Let the lower left most point to be the origin, all edges are axis-aligned.
One can see if we remove a stair case polygon from a rectangle, we get another stair case polygon.
Let $S_k$ be some $k$ vertices stair case polygon. Let $A(x)$ be the area of the polygon x. Let $R_k$ be the largest axis-aligned rectangle that is contained in $S_k$
What can we say about the lower bound of $\frac{A(R_k)}{A(S_k)}$?
Currently I know $\frac{A(R_k)}{A(S_k)} \geq \frac{1}{(k-4)/2 + 1}$
Define the maximal rectangle as a rectangle that can't be stretched in any direction without going outside the polygon.
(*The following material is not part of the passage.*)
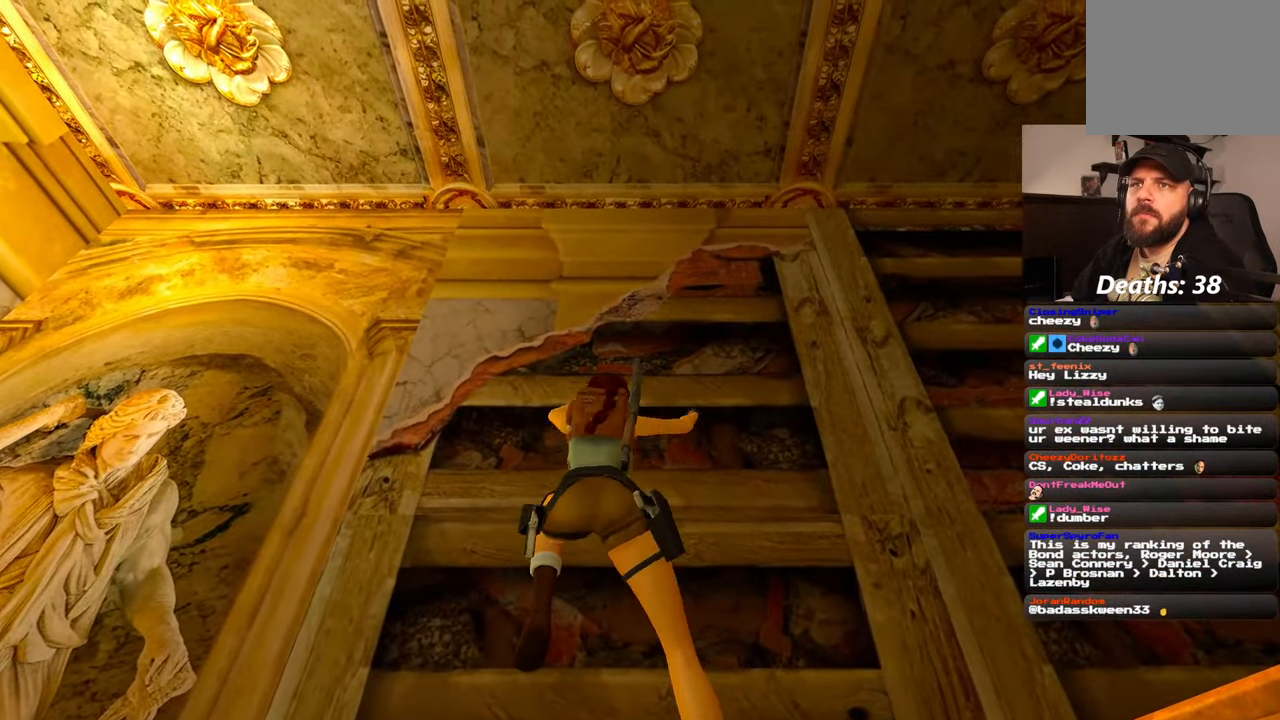
{"dt_ms": 500, "buttons": ["R2"], "left_stick": "up", "right_stick": "center", "events": []}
There are only $(k-4)/2 + 1$ maximal rectangles, the union covers the entire polygon. Then at least one have area $\geq \frac{1}{(k-4)/2 + 1}$
I wonder does there exist a better lower bound? Or can we prove that's the best possible?
Motivation, I originally had a conjecture, that for any bounded continuous monotonic decreasing convex function defined in $[0,a]$ as $f(x)$. The maximal $xf(x)$ over the area under $f(x)$ is a constant. It turns out to be false, counterexample $f(x) = 1/x$. So now I'm doing this for a discrete version, the maximal $xf_k(x)$ over the area under $f_k(x)$ is a function of $k$, where $f_k(x)$ is the average value of $f(x)$ in each of the $k$ partitions of $[0,a]$.